__What this exercise asks__:
1 > In the news briefs, quote the passage starting with "Liberty, operated by" and going on through "a mutual decision.".
2 > Answer these questions from the news briefs:
(a) How many physicians have signed up for the automakers' electronic prescribing pilot?
(b) About how many people does the Liberty plan cover in Massachusetts?
(c) How long was Weston L. Smith sentenced to serve in prison in the related criminal case?

__Source document__:
-------------------------

Automakers extend prescribing pilot

The Big Three automakers have committed to invest more than $1 million to extend their 18-month-old electronic prescribing pilot in Michigan for another year, the Detroit Free Press reported. Since General Motors Corp., Ford Motor Co. and DaimlerChrysler Corp. launched their initiative, more than 1,400 physicians have signed up to receive free technology and financial incentives to prescribe electronically.

Back to top


Tufts drops consumer-directed plan

A Massachusetts health plan says it is phasing out what was its first consumer-directed health plan. But the company said the move is more about the specific structure of the plan, and not its feelings on the future of consumer-directed health.

Liberty, operated by Tufts Health Plan and Destiny Health Inc. and its South African parent company, Discovery Holdings Ltd., hasn't attracted enough participants since it was introduced in the spring of 2003, Tufts said. The plan covers about 10,000 people in Massachusetts, compared with about 600,000 overall Tufts members.

Tufts CEO James Roosevelt Jr. said Liberty didn't succeed because it was ahead of its time in Massachusetts, and people weren't prepared for the concept of paying an out-of-pocket deductible before the insurance started paying for health care. Employers also complained about reimbursement complications for vouchers employees received for healthy habits.

Company officials said ending the partnership between Tufts and Destiny Health was a mutual decision.

Tufts has more than 150,000 members enrolled in consumer-directed plans other than Liberty, so the company said its commitment to such plans remains strong. Tufts officials said Liberty members will have the opportunity to enroll in another consumer-directed health plan, or they can choose a different plan offered by their employer.

Destiny still has an alliance with Guardian Life Insurance Co. of New York to market consumer-directed health plans in Illinois, Maryland, Virginia and Washington, D.C. The companies plan to expand their offerings nationwide, starting next with Texas.

Back to top


Privacy breach shuts down tech project

Georgetown University Hospital in Washington, D.C., last month shut down its electronic prescribing pilot after it learned that the personal data of 5,600 to 23,000 patients had been exposed, Wired News reported on July 25. The security breach occurred when an Indiana-based technology consultant accidentally discovered a cache of data, including names, addresses, Social Security numbers and dates of births, but not medical data, of patients at the Washington, D.C.-based hospital, while working to install medical software for a client, Wired News said.

Back to top


Cigna expands HRA business

Cigna said it will expand the Choice Fund Health Reimbursement Arrangement plans to businesses with 51 to 200 employees in markets where the fund had previously been available to employers with more than 200 employees.

Dennis Wilson, president of Cigna's Healthcare small business segment, said extending the program to Georgia, Illinois, Indiana, Maryland, Michigan, Missouri, Ohio and Washington, D.C., gives small businesses the same access to Cigna programs as large businesses. Wilson said the program helps employers manage costs by helping employees be more engaged in their health care decisions.

With an HRA, as opposed to a health savings account, only the employer sets aside funds for the account portion of the plan. If an employee leaves, any unused dollars stay with the employer.

Back to top


Ex-HealthSouth CFO must pay $6.9 million

Former HealthSouth chief financial officer Weston L. Smith has been ordered to pay $6.9 million for his role in the massive accounting fraud at the outpatient services giant.

The order was part of the final judgment issued by U.S. District Judge L. Scott Coogler in Birmingham, Ala., on July 14 in a civil case brought by the Securities and Exchange Commission, the SEC said. The securities regulator had sued in 2003, alleging that Smith directed HealthSouth employees to make false accounting entries to boost the company's earnings.

In a related criminal case, Smith was previously sentenced to serve 27 months in prison. He was one of 16 former HealthSouth executives convicted of criminal charges in the accounting fraud.

Smith must first pay the $1.5 million that he was ordered to pay in the criminal trial before settling up the civil case.

-------------------------

Data records:
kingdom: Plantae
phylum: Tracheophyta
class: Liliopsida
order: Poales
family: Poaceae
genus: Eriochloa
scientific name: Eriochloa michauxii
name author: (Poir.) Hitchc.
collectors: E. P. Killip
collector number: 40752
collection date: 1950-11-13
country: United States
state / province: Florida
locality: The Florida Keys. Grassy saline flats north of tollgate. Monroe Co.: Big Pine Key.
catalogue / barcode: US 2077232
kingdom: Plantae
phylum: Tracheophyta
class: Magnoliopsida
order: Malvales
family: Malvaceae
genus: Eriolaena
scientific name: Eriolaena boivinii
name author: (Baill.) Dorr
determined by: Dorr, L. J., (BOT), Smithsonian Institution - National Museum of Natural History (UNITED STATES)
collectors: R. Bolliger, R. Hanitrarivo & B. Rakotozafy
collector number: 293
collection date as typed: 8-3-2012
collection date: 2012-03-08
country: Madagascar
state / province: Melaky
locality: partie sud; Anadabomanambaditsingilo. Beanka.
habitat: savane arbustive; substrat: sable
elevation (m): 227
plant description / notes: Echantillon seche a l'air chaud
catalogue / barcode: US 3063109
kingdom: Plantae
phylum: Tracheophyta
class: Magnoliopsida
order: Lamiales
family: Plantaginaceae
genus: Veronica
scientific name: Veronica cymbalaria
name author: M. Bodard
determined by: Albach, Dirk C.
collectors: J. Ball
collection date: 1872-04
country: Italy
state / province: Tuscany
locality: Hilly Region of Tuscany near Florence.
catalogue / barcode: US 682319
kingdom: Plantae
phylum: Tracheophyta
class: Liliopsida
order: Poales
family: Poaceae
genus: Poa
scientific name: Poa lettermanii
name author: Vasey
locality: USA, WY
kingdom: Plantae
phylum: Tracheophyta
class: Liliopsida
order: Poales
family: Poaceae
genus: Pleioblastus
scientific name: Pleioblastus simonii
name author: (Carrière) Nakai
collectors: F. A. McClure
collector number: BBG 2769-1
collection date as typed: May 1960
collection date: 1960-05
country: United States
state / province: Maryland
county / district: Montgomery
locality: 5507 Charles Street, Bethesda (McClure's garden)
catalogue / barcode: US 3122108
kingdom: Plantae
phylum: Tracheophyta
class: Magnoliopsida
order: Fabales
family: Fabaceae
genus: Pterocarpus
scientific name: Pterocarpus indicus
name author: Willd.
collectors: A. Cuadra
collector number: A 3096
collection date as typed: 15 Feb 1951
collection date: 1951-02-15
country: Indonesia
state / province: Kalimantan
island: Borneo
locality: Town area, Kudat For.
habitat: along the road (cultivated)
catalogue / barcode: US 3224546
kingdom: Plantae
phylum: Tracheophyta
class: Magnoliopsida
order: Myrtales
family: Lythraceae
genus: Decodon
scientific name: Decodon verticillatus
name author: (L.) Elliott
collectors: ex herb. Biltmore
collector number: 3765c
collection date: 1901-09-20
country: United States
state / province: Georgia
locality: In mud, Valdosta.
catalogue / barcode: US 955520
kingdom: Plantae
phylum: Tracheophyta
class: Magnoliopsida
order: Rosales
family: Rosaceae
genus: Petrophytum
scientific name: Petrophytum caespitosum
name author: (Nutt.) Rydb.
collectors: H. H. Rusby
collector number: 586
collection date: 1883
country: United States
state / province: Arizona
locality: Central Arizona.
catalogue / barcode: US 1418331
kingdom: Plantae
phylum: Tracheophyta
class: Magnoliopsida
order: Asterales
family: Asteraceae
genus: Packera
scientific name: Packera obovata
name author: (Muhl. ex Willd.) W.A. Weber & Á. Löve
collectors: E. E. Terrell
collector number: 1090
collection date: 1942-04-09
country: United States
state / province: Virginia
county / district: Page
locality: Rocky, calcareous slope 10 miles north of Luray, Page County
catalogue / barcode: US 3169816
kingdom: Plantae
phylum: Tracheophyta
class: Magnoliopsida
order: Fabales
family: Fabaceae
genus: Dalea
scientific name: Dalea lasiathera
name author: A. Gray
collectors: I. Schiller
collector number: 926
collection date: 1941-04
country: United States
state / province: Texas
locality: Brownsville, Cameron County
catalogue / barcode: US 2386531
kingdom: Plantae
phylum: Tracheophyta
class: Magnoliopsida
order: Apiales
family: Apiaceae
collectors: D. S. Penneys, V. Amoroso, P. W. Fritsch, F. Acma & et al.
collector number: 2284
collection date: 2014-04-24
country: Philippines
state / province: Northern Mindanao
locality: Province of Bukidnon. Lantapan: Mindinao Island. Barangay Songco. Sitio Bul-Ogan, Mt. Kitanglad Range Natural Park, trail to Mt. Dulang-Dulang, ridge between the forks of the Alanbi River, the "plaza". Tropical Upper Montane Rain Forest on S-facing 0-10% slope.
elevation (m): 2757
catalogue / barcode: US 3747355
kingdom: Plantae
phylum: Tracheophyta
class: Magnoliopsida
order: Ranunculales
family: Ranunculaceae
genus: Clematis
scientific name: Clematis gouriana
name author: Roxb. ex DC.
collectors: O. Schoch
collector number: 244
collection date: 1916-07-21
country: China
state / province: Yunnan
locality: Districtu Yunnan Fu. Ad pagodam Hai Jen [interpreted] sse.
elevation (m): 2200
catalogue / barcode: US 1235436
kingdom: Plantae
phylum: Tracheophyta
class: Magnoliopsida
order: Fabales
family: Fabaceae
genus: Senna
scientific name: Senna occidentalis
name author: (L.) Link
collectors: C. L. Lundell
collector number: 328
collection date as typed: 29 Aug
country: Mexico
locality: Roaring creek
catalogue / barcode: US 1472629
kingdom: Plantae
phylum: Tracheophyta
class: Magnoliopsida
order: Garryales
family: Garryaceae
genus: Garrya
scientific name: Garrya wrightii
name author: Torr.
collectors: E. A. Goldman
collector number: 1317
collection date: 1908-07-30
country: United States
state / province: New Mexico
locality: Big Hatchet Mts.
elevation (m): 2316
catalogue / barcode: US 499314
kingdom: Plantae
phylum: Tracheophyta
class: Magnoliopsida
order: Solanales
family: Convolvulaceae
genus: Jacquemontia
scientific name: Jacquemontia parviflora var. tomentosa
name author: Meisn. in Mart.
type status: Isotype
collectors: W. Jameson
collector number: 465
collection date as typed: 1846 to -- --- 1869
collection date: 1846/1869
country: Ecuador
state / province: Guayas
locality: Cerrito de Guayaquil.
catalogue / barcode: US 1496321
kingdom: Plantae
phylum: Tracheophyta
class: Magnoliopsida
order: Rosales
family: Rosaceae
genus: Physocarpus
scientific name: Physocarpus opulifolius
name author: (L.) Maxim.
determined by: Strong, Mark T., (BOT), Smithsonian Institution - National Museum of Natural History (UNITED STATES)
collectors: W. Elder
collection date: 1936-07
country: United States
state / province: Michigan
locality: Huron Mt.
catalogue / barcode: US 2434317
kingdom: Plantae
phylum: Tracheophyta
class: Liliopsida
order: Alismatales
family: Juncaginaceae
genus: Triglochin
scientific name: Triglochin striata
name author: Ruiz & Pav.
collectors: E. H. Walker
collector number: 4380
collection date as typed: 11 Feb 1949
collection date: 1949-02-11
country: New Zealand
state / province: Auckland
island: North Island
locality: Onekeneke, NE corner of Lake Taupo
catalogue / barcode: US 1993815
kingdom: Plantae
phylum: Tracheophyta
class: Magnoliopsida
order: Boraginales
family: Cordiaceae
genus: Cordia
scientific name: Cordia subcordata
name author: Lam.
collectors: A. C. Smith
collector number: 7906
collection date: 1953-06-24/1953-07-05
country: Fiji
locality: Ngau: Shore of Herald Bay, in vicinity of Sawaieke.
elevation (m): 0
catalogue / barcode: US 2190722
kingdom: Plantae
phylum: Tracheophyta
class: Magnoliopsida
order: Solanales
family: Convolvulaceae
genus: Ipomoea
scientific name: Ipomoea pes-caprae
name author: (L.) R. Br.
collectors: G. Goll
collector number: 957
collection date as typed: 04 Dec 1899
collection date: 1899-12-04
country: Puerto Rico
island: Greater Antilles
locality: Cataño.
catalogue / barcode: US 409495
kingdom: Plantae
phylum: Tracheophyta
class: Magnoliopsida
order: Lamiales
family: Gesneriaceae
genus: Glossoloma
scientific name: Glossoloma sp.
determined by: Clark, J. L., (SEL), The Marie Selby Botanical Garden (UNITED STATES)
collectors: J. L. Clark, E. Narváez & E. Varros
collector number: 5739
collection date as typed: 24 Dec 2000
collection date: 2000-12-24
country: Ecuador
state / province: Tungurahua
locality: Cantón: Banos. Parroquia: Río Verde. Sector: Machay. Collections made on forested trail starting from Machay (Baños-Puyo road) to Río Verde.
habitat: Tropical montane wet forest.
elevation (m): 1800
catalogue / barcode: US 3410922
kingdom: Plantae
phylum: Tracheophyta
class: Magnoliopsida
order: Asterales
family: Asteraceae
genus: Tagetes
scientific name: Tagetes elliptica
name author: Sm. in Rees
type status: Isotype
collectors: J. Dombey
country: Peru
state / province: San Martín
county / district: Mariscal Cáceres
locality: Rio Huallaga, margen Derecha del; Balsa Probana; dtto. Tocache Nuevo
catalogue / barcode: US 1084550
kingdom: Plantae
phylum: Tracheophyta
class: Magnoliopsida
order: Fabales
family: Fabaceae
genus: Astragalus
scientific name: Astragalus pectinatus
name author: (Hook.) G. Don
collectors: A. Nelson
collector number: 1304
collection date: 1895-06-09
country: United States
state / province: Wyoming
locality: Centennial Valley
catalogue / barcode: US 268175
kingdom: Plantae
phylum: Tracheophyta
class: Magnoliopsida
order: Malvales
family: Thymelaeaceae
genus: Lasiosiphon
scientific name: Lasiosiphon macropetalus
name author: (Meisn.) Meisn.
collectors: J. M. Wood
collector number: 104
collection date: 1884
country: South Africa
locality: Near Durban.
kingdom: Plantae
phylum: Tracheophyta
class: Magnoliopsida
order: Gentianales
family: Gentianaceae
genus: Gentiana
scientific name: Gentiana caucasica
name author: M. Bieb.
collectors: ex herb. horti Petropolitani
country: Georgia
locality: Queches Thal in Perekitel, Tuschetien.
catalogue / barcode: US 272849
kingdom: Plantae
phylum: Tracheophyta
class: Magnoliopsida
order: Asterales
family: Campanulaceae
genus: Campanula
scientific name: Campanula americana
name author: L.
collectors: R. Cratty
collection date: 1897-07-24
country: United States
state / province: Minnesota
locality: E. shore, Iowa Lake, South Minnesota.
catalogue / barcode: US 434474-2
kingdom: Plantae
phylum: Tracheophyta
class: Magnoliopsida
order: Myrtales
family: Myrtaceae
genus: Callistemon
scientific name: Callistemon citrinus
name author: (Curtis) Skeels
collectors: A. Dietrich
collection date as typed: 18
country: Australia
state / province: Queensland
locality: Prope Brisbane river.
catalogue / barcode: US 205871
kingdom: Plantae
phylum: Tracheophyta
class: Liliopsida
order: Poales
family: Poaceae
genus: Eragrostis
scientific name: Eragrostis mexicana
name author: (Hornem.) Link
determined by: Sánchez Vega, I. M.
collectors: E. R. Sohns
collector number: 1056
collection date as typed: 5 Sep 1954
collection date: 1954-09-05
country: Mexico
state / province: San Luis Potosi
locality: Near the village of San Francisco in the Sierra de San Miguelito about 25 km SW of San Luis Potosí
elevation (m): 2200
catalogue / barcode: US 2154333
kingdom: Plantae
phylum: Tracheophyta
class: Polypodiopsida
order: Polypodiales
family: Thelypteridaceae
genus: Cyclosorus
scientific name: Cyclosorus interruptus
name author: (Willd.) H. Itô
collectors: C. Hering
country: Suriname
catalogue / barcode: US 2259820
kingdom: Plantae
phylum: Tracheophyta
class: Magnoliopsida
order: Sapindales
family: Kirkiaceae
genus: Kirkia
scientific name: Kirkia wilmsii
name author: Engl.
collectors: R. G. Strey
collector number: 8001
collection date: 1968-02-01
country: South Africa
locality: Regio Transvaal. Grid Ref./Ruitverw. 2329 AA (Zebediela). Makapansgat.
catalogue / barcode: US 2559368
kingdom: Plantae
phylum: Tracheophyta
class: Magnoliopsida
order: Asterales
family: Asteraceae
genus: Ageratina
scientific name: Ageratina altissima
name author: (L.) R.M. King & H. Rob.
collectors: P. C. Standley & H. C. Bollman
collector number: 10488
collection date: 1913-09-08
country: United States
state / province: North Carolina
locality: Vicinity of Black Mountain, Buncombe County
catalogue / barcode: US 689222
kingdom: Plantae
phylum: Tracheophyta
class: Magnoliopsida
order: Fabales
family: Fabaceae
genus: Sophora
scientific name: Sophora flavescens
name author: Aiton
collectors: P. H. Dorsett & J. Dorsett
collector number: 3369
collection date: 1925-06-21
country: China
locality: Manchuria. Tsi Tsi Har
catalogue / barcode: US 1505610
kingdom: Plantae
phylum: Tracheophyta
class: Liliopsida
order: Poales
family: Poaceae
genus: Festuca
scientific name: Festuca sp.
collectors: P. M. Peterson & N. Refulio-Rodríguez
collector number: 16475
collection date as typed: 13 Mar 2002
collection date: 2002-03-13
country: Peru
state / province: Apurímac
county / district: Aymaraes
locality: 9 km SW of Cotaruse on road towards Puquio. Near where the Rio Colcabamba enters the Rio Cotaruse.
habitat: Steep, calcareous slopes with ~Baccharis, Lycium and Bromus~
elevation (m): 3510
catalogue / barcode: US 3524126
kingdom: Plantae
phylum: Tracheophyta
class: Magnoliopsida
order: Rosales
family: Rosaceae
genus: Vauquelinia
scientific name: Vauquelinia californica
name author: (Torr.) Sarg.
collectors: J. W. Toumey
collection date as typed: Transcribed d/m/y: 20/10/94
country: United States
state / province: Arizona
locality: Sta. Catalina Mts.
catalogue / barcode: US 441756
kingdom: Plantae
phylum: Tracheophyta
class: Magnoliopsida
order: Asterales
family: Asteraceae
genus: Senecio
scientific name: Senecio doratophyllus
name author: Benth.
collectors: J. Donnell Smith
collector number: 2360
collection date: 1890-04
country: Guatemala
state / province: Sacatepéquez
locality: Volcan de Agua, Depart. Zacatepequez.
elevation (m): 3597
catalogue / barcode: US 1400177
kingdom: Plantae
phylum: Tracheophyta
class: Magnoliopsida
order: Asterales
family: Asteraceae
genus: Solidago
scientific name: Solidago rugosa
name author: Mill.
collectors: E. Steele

-------------------------

__Exercise responses__:
1 >
Liberty, operated by Tufts Health Plan and Destiny Health Inc. and its South African parent company, Discovery Holdings Ltd., hasn't attracted enough participants since it was introduced in the spring of 2003, Tufts said. The plan covers about 10,000 people in Massachusetts, compared with about 600,000 overall Tufts members.

Tufts CEO James Roosevelt Jr. said Liberty didn't succeed because it was ahead of its time in Massachusetts, and people weren't prepared for the concept of paying an out-of-pocket deductible before the insurance started paying for health care. Employers also complained about reimbursement complications for vouchers employees received for healthy habits.

Company officials said ending the partnership between Tufts and Destiny Health was a mutual decision.

2 >
(a) More than 1,400
(b) About 10,000
(c) 27 months